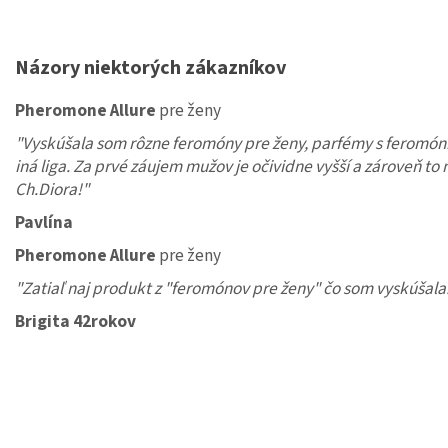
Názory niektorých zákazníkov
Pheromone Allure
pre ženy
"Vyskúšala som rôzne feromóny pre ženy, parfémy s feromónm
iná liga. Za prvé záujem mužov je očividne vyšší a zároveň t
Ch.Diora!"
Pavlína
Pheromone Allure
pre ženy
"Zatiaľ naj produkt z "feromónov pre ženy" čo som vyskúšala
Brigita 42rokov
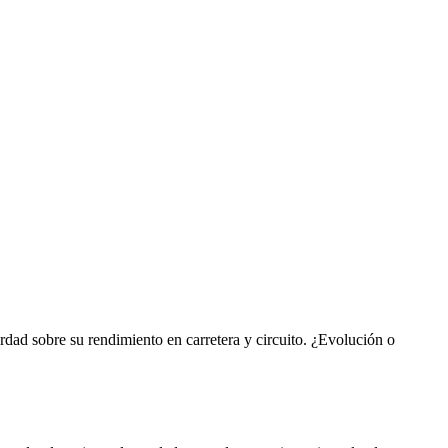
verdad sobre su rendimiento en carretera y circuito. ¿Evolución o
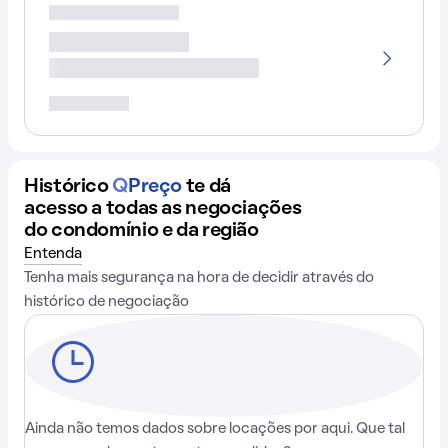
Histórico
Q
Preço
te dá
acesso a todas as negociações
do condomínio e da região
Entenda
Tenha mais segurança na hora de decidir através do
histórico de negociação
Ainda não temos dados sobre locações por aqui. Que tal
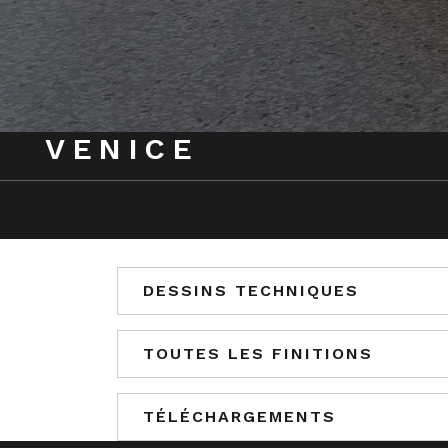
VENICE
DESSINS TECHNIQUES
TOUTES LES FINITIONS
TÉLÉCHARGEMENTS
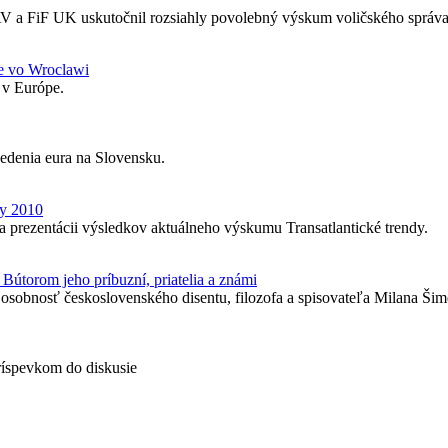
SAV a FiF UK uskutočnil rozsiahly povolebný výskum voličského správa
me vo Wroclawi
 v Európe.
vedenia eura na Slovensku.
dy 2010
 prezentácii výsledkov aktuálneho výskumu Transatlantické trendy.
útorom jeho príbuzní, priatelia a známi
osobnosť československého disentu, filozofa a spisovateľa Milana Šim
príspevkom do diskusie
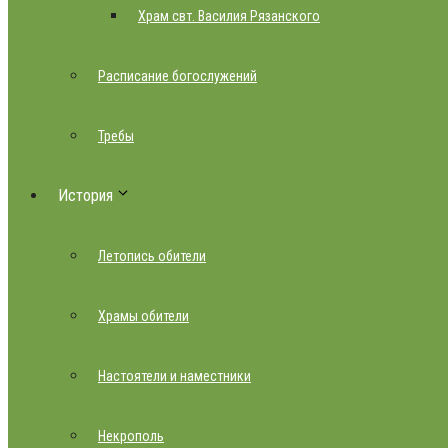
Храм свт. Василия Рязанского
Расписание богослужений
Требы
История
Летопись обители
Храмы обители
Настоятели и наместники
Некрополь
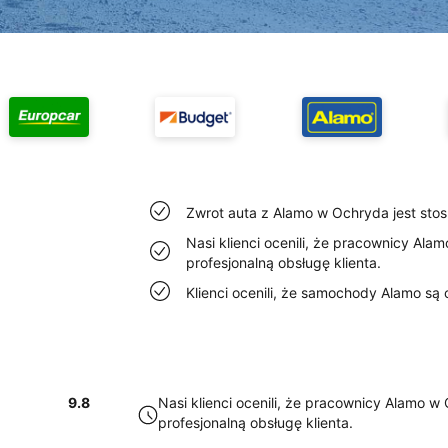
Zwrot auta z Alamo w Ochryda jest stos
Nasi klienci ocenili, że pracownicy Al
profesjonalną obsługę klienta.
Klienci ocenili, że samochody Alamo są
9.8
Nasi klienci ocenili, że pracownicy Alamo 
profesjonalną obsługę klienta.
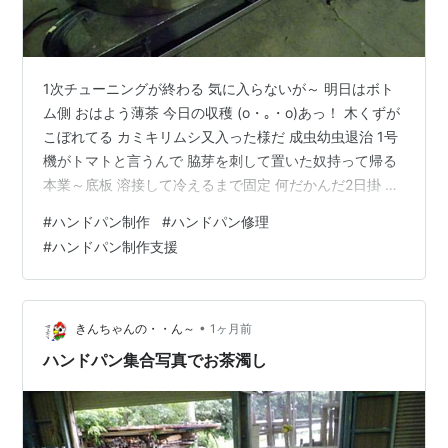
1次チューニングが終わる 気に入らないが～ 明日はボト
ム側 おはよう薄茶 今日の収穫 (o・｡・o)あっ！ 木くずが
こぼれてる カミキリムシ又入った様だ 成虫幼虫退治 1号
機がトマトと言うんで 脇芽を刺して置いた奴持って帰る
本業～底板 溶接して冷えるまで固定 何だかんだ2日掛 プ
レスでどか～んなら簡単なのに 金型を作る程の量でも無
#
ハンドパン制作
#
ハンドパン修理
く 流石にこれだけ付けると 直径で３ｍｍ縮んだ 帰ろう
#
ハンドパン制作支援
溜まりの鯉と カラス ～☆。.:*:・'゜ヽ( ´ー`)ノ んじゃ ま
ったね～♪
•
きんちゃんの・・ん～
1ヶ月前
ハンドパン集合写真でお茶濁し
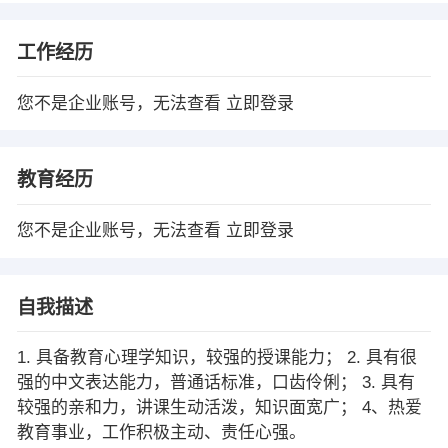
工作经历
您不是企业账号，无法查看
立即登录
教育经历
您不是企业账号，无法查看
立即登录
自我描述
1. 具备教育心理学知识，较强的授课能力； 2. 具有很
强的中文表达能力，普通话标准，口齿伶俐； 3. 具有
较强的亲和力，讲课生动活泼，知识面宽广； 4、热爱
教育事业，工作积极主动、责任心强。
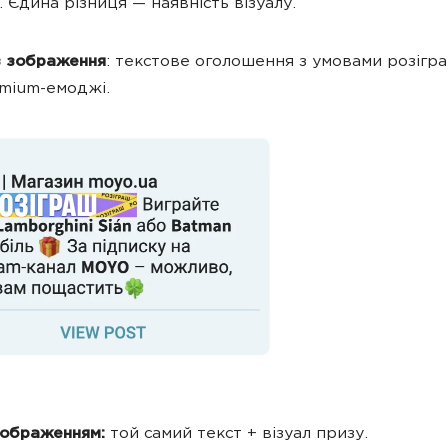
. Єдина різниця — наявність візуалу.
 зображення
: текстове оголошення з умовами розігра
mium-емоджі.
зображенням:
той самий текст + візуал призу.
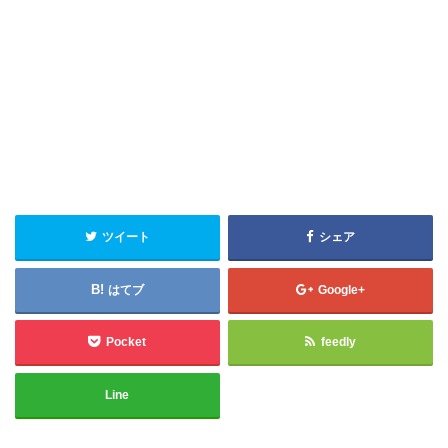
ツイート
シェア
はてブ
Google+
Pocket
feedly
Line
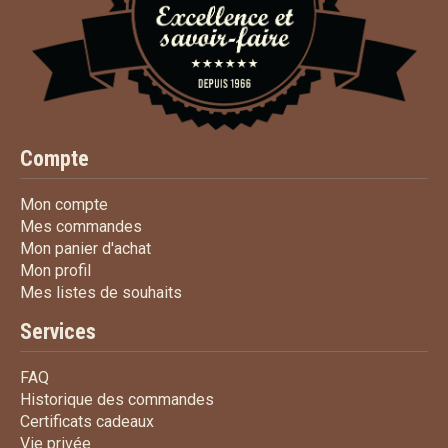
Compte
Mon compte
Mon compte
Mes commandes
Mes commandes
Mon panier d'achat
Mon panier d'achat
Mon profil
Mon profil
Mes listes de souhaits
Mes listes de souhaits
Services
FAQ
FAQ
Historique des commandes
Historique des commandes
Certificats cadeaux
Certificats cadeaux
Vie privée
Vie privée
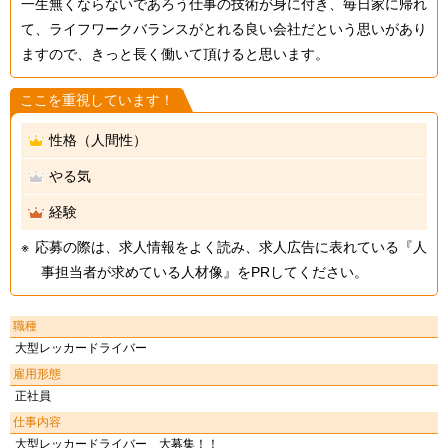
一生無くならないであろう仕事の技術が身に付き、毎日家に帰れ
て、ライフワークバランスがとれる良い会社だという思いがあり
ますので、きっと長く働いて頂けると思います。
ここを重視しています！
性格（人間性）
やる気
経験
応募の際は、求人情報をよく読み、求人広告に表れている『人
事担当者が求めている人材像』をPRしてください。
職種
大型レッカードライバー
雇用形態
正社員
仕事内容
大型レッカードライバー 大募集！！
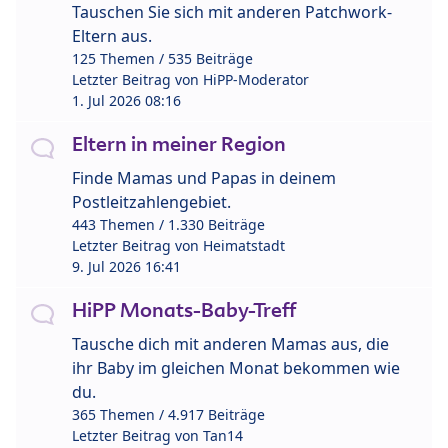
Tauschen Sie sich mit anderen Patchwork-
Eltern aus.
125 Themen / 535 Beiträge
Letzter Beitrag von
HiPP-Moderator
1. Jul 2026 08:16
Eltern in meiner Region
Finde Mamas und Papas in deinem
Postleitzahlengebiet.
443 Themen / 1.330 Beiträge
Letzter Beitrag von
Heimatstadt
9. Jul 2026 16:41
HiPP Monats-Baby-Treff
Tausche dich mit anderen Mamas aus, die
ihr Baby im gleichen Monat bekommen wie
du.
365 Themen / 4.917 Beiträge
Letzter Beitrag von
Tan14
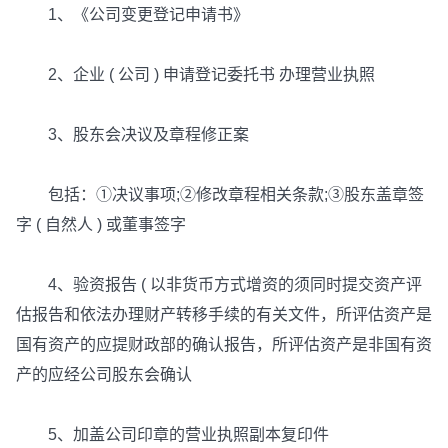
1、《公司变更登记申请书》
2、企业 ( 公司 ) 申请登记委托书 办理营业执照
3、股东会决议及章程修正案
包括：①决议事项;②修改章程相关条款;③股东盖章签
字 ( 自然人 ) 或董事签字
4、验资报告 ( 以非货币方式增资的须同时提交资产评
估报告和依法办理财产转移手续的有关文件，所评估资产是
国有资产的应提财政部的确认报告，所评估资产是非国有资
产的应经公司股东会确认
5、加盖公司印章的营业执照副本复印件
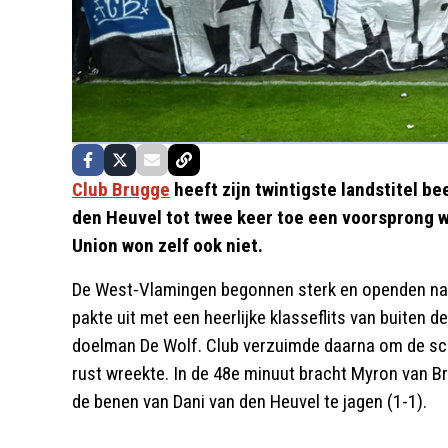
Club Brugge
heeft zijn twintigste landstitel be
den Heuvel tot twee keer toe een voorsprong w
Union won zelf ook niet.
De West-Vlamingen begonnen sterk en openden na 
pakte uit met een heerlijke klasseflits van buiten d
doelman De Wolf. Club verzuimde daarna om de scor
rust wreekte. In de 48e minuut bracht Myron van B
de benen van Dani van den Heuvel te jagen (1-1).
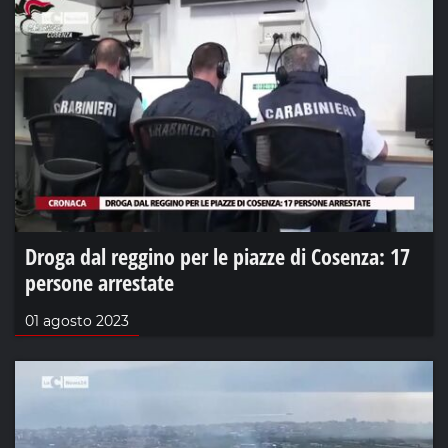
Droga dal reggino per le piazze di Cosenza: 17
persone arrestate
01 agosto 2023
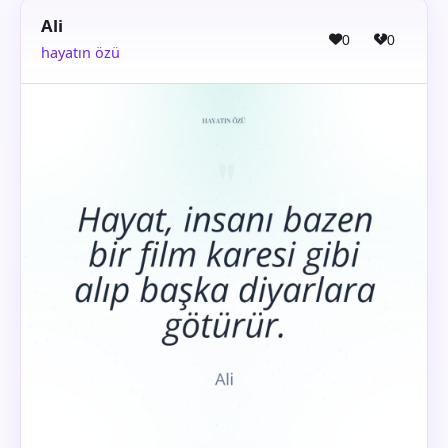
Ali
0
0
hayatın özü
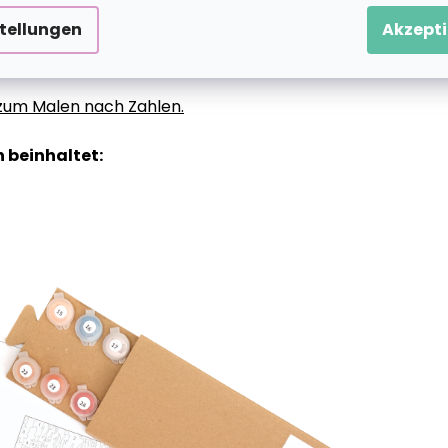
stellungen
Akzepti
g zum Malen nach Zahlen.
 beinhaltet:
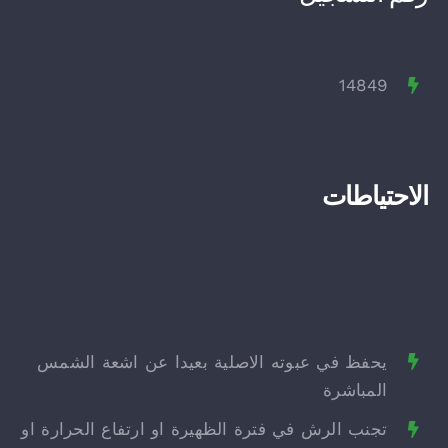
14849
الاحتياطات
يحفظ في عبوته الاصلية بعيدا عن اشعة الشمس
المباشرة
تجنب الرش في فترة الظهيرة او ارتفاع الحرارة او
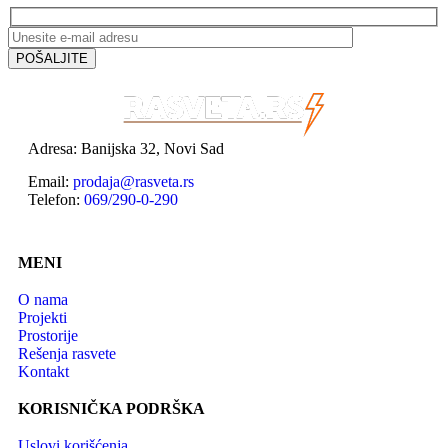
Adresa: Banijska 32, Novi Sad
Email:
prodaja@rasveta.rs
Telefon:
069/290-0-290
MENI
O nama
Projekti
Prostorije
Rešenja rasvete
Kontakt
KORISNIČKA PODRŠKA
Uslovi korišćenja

::::::::::

How to complete this task: Look over the data above and show each line that contains "anderen".

Solution to this task:
Tauschen Sie sich mit anderen Patchwork-
Tausche dich mit anderen Mamas aus, die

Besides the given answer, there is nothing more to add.